CBT works in the here and now through re-educating patients to correct misconceptions, to modify negative mental representations of events and to change their self-regulation of thoughts, feelings, and behaviours, e.g. sleep hygiene, moderate exercise, healthy diet, a decrease in caffeine and other substances, and challenge negative thinking. Possible causes of fear and interpersonal difficulties as manifested in the therapeutic relationship are not examined.
Although short-term CBT has been used with effect on some anxiety disorders, it requires the patient to continually practise the techniques they are taught. In the treatment of patients who have early implicit memories of trauma, where fear has neither words nor logic, cognitive processes cannot be activated immediately.

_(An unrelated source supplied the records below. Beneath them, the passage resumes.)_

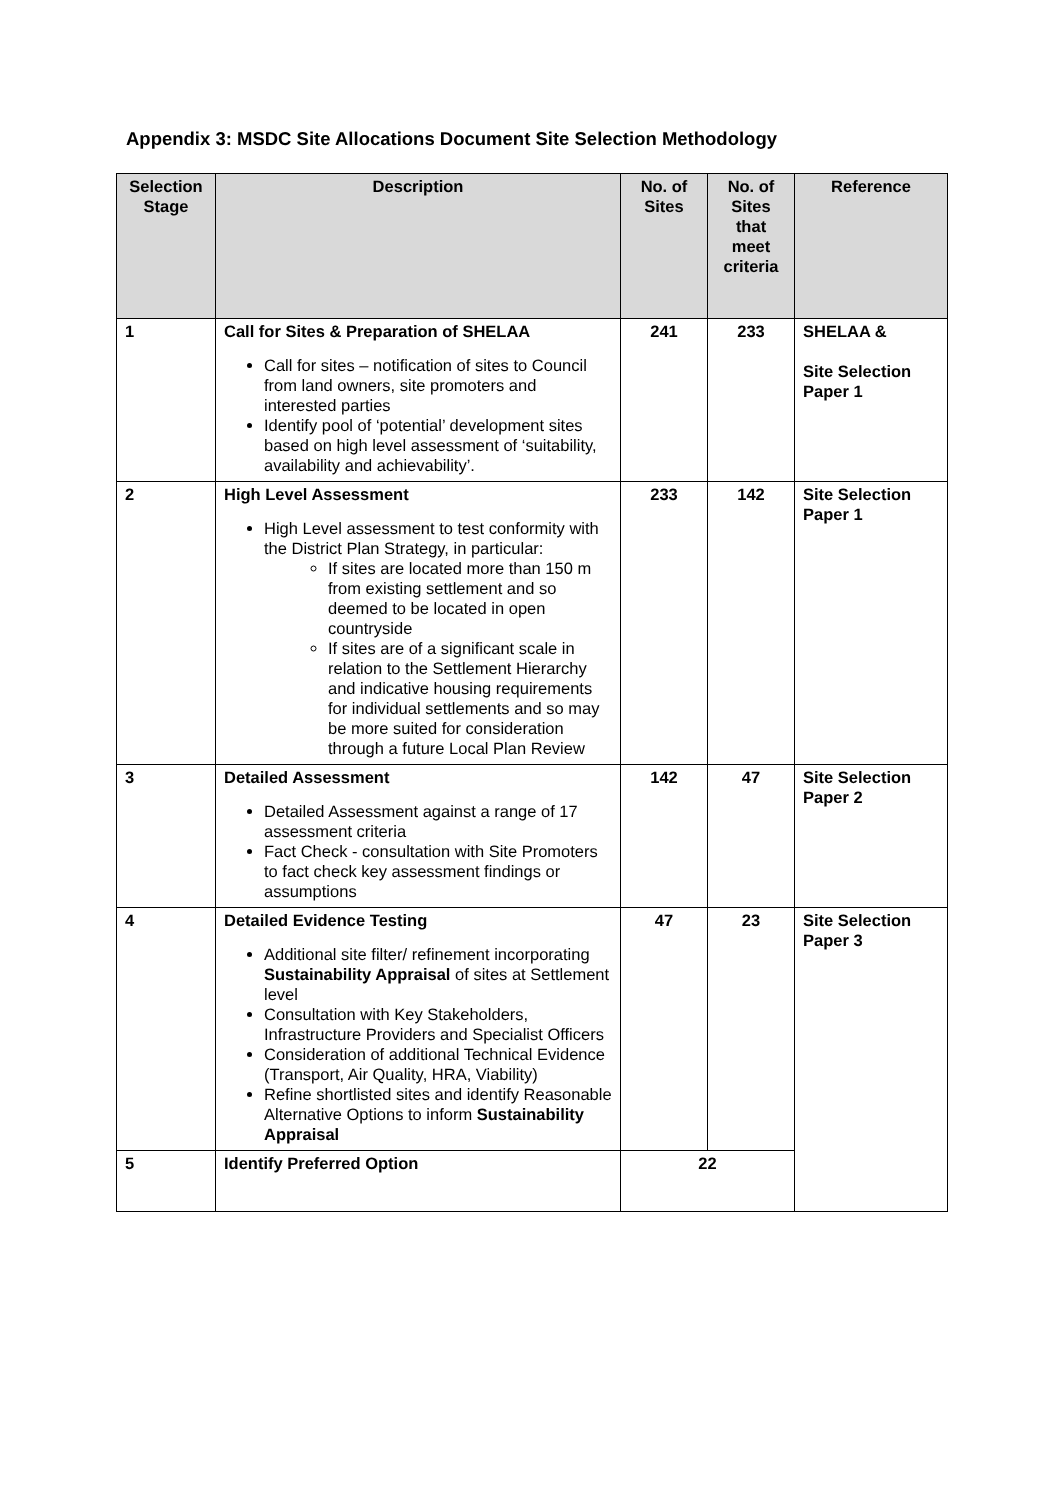Appendix 3: MSDC Site Allocations Document Site Selection Methodology
| Selection Stage | Description | No. of Sites | No. of Sites that meet criteria | Reference |
| --- | --- | --- | --- | --- |
| 1 | Call for Sites & Preparation of SHELAA Call for sites – notification of sites to Council from land owners, site promoters and interested parties Identify pool of ‘potential’ development sites based on high level assessment of ‘suitability, availability and achievability’. | 241 | 233 | SHELAA & Site Selection Paper 1 |
| 2 | High Level Assessment High Level assessment to test conformity with the District Plan Strategy, in particular: If sites are located more than 150 m from existing settlement and so deemed to be located in open countryside If sites are of a significant scale in relation to the Settlement Hierarchy and indicative housing requirements for individual settlements and so may be more suited for consideration through a future Local Plan Review | 233 | 142 | Site Selection Paper 1 |
| 3 | Detailed Assessment Detailed Assessment against a range of 17 assessment criteria Fact Check - consultation with Site Promoters to fact check key assessment findings or assumptions | 142 | 47 | Site Selection Paper 2 |
| 4 | Detailed Evidence Testing Additional site filter/ refinement incorporating Sustainability Appraisal of sites at Settlement level Consultation with Key Stakeholders, Infrastructure Providers and Specialist Officers Consideration of additional Technical Evidence (Transport, Air Quality, HRA, Viability) Refine shortlisted sites and identify Reasonable Alternative Options to inform Sustainability Appraisal | 47 | 23 | Site Selection Paper 3 |
| 5 | Identify Preferred Option | 22 | | |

Long term psychodynamic therapy allows emotional connectedness between patient and therapist, helps to modify implicit memories by creating a secure environment for open communication, intimacy and trust. The patient learns to sit with their anxiety rather than avoid it and feels held and contained by the therapist.
Repressed unconscious feelings such as anger and fear that the patient has towards significant others from the past and present can be named, owned and worked through. The dyad co-create a meaningful narrative initially through mainly unconscious thought (where 95 per cent of our thinking occurs), affect, intuition, perceptions, play, dreams and myths. The compulsive need for absolutes and certainty diminishes – one becomes more open to seeing and experiencing what is rather than what should be.
Psychological flexibility makes ambiguity more tolerable and calm is achievable in the face of uncertainty as one’s sense of agency increases. Imagination and creativity are given space so that one can grow and better realize one’s potential. Changes at the subcortical level are slow but profound, emotional rather than intellectual.
Long term therapy has been shown to have more enduring effects than short term work, even after termination of treatment. The patient comes to know themselves better, learns to process and regulate their emotions and undo habitual ways of thinking via the prefrontal cortex, thus making conscious what was previously unconscious.
I know that there is so much more to know, and in the journey to more knowing, we are growing.
Rosalind Foy is a psychiatrist in private practice in Brunswick Heads. Her particular interest is in long-term psychotherapy of anxiety, depression and personality vulnerabilities in adolescence through to older age.